Record set:
# # # # # # #
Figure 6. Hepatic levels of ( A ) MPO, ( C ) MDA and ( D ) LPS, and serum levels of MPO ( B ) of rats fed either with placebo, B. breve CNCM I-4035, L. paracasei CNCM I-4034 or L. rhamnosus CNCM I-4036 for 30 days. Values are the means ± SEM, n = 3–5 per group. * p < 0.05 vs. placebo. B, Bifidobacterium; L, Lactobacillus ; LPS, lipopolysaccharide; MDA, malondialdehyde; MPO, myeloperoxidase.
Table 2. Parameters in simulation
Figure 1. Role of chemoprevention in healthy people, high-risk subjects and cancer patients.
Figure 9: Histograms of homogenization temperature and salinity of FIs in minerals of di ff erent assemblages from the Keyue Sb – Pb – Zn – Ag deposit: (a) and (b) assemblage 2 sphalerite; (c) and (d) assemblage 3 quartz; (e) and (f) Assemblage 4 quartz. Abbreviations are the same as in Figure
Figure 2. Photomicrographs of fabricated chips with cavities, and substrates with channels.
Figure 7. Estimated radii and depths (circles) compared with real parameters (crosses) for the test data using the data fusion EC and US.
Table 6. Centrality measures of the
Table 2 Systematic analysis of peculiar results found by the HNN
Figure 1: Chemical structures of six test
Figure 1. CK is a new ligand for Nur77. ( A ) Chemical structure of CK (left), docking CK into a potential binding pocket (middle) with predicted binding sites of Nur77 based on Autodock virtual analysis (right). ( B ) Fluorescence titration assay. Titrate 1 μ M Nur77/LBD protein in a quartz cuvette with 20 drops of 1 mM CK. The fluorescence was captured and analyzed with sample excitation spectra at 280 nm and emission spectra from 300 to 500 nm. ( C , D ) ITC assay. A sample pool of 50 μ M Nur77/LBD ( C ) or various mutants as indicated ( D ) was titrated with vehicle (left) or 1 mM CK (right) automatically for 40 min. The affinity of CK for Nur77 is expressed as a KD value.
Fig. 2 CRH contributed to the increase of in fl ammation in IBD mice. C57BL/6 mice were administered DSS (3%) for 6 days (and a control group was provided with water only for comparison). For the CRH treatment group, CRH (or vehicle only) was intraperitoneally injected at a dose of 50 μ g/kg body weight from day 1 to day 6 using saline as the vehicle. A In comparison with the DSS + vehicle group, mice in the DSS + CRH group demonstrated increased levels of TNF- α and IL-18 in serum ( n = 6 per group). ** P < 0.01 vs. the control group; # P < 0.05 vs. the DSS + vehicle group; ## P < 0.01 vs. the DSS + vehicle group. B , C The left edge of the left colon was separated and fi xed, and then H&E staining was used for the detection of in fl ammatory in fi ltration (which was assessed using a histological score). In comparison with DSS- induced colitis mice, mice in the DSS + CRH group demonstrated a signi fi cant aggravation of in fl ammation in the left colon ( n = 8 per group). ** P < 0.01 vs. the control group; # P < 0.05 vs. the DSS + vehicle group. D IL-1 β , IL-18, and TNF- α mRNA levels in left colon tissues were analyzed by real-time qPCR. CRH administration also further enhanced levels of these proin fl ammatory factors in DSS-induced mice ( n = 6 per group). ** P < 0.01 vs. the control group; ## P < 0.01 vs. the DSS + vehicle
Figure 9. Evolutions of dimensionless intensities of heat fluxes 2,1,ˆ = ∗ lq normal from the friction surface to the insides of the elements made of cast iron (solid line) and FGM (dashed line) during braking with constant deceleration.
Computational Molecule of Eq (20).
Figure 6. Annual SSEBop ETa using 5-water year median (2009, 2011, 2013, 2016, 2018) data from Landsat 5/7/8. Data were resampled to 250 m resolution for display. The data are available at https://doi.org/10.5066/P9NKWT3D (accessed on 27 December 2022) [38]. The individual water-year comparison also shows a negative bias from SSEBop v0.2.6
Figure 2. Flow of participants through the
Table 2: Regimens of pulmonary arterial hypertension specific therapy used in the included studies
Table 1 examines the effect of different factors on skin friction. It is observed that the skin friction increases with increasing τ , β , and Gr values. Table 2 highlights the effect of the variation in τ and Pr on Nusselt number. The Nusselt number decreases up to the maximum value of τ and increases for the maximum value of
# # # # # # #
Exercise directions: Reproduce each record exactly as written above.

Exercise result:
Figure 6. Hepatic levels of ( A ) MPO, ( C ) MDA and ( D ) LPS, and serum levels of MPO ( B ) of rats fed either with placebo, B. breve CNCM I-4035, L. paracasei CNCM I-4034 or L. rhamnosus CNCM I-4036 for 30 days. Values are the means ± SEM, n = 3–5 per group. * p < 0.05 vs. placebo. B, Bifidobacterium; L, Lactobacillus ; LPS, lipopolysaccharide; MDA, malondialdehyde; MPO, myeloperoxidase.
Table 2. Parameters in simulation
Figure 1. Role of chemoprevention in healthy people, high-risk subjects and cancer patients.
Figure 9: Histograms of homogenization temperature and salinity of FIs in minerals of di ff erent assemblages from the Keyue Sb – Pb – Zn – Ag deposit: (a) and (b) assemblage 2 sphalerite; (c) and (d) assemblage 3 quartz; (e) and (f) Assemblage 4 quartz. Abbreviations are the same as in Figure
Figure 2. Photomicrographs of fabricated chips with cavities, and substrates with channels.
Figure 7. Estimated radii and depths (circles) compared with real parameters (crosses) for the test data using the data fusion EC and US.
Table 6. Centrality measures of the
Table 2 Systematic analysis of peculiar results found by the HNN
Figure 1: Chemical structures of six test
Figure 1. CK is a new ligand for Nur77. ( A ) Chemical structure of CK (left), docking CK into a potential binding pocket (middle) with predicted binding sites of Nur77 based on Autodock virtual analysis (right). ( B ) Fluorescence titration assay. Titrate 1 μ M Nur77/LBD protein in a quartz cuvette with 20 drops of 1 mM CK. The fluorescence was captured and analyzed with sample excitation spectra at 280 nm and emission spectra from 300 to 500 nm. ( C , D ) ITC assay. A sample pool of 50 μ M Nur77/LBD ( C ) or various mutants as indicated ( D ) was titrated with vehicle (left) or 1 mM CK (right) automatically for 40 min. The affinity of CK for Nur77 is expressed as a KD value.
Fig. 2 CRH contributed to the increase of in fl ammation in IBD mice. C57BL/6 mice were administered DSS (3%) for 6 days (and a control group was provided with water only for comparison). For the CRH treatment group, CRH (or vehicle only) was intraperitoneally injected at a dose of 50 μ g/kg body weight from day 1 to day 6 using saline as the vehicle. A In comparison with the DSS + vehicle group, mice in the DSS + CRH group demonstrated increased levels of TNF- α and IL-18 in serum ( n = 6 per group). ** P < 0.01 vs. the control group; # P < 0.05 vs. the DSS + vehicle group; ## P < 0.01 vs. the DSS + vehicle group. B , C The left edge of the left colon was separated and fi xed, and then H&E staining was used for the detection of in fl ammatory in fi ltration (which was assessed using a histological score). In comparison with DSS- induced colitis mice, mice in the DSS + CRH group demonstrated a signi fi cant aggravation of in fl ammation in the left colon ( n = 8 per group). ** P < 0.01 vs. the control group; # P < 0.05 vs. the DSS + vehicle group. D IL-1 β , IL-18, and TNF- α mRNA levels in left colon tissues were analyzed by real-time qPCR. CRH administration also further enhanced levels of these proin fl ammatory factors in DSS-induced mice ( n = 6 per group). ** P < 0.01 vs. the control group; ## P < 0.01 vs. the DSS + vehicle
Figure 9. Evolutions of dimensionless intensities of heat fluxes 2,1,ˆ = ∗ lq normal from the friction surface to the insides of the elements made of cast iron (solid line) and FGM (dashed line) during braking with constant deceleration.
Computational Molecule of Eq (20).
Figure 6. Annual SSEBop ETa using 5-water year median (2009, 2011, 2013, 2016, 2018) data from Landsat 5/7/8. Data were resampled to 250 m resolution for display. The data are available at https://doi.org/10.5066/P9NKWT3D (accessed on 27 December 2022) [38]. The individual water-year comparison also shows a negative bias from SSEBop v0.2.6
Figure 2. Flow of participants through the
Table 2: Regimens of pulmonary arterial hypertension specific therapy used in the included studies
Table 1 examines the effect of different factors on skin friction. It is observed that the skin friction increases with increasing τ , β , and Gr values. Table 2 highlights the effect of the variation in τ and Pr on Nusselt number. The Nusselt number decreases up to the maximum value of τ and increases for the maximum value of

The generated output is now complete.